Drought tolerant doesn't mean complete immunity to extreme water deficit, so don't hesitate to irrigate once or twice a week during a heat wave.
I have a number of Agave plants in the garden. I was in a homewares store and they had large clear glass vases with clean water in them and Agave plants growing in them. They were quite stunning and you could see masses of white roots in the bottom of the vases. I wanted to try this but when I dug up a plant from the garden the roots (except for an occasional one) were an unattractive blackish color. Can I chop off all the root section, place it in the clean water in the clear vase will it then grow new white roots as I saw in the store? Your advice would be appreciated.
I don't advise moving the agave plants from the garden soil to a water vase, and especially not to cut off the roots and hope they regrow.
Growing certain species of agave with hydoponic methods and materials may be possible, but I would recommend starting with plants that have been propagated for that purpose, not your garden transplants.
The homewares display is a showpiece curiosity and not conducive to long term plant health.
The blackening on the roots is representative of healthy humates and fungal associations that are vital for absorption of nutrients and protection from soil borne plant pathogens.
We have had lots of severe frosts here in NSW & our agavaes which were huge were severeley bitten, I have cut off the bitten "parts" of the leaves to aprox 4" buts, but I am now thinking should I take the buts right off to let the new leaves have room to come through ? thank you, Judy
It would be a good idea to go ahead and cut the affected leaves to the base. New leaves will sprout from the top of the plant. Here is more information on pruning cactus and agave. Methods will apply to both: https://www.gardeningknowhow.com/ornamental/cacti-succulents/scgen/cactus-pruning-info.htm
the edges of the leafs are being chewed up small pups also leveled
That is terrible! There are many things you can do to deter pests. One of my favorites would be Neem oil. I would suggest applying it on a cloudy day, or at least when the sun isn't directly on it. This link will take you to more articles on organic pest control: https://www.gardeningknowhow.com/special/organic/
A neighbour has just cut out some Agave, they were going in her garden. I was wondering if I planted some of the cuttings and placed them in pots, would they eventually grow a new root system?

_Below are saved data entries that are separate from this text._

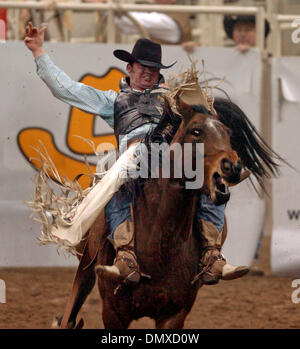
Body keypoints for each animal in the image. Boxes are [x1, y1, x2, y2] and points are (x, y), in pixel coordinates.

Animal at [57, 94, 282, 328]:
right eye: (195, 131)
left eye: (228, 133)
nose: (233, 166)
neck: (159, 245)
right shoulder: (113, 313)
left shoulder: (174, 313)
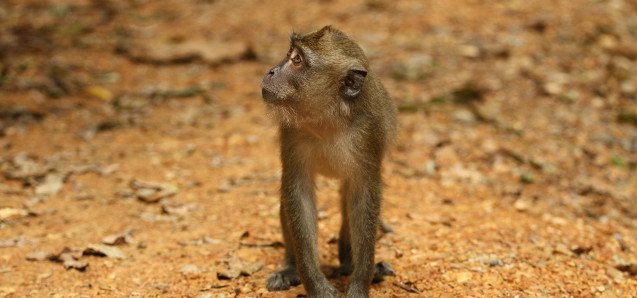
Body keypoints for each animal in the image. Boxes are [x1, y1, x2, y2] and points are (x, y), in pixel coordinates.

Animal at [260, 26, 396, 298]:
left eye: (297, 60)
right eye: (290, 54)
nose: (271, 71)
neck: (328, 117)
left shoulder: (368, 132)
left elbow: (364, 196)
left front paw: (360, 283)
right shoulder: (292, 131)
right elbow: (298, 191)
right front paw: (316, 285)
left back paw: (350, 264)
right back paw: (290, 268)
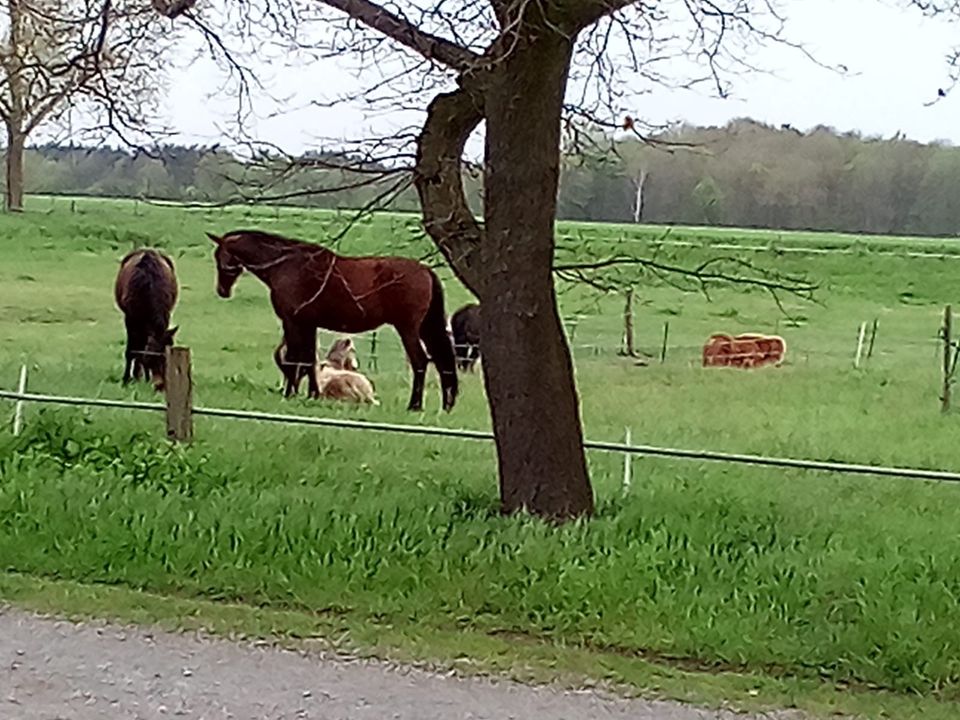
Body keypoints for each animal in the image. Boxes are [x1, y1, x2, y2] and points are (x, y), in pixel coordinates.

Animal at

It is possible if it is young enough. An old one will not be able to regenerate the roots as well. It would be to same procedure for splitting pups. I will include an article for that Here: https://www.gardeningknowhow.com/ornamental/cacti-succulents/agave/growing-agave.htm
Just acquired this plant. Planted it in cactus soil and placed it in the sun. It has steadily looked worse what am I doing wrong. Leaves are starting to curl now.
Use a potting mix of equal parts compost, good potting mix or garden soil, and either gravel, pumice, or sharp sand. Do not use peat moss; its acidity and its water-holding properties are not desirable for growing agaves.
Plant agaves so that the crown is well above the soil line and will stay that way as the soil subsides after watering. Feed with liquid fertilizer once a month during the growing season.
Provide plenty of light. Many agaves will tolerate full sun in containers, even in the desert, if kept sufficiently watered. Always water completely, and test to be sure the container is at least half dry before watering again.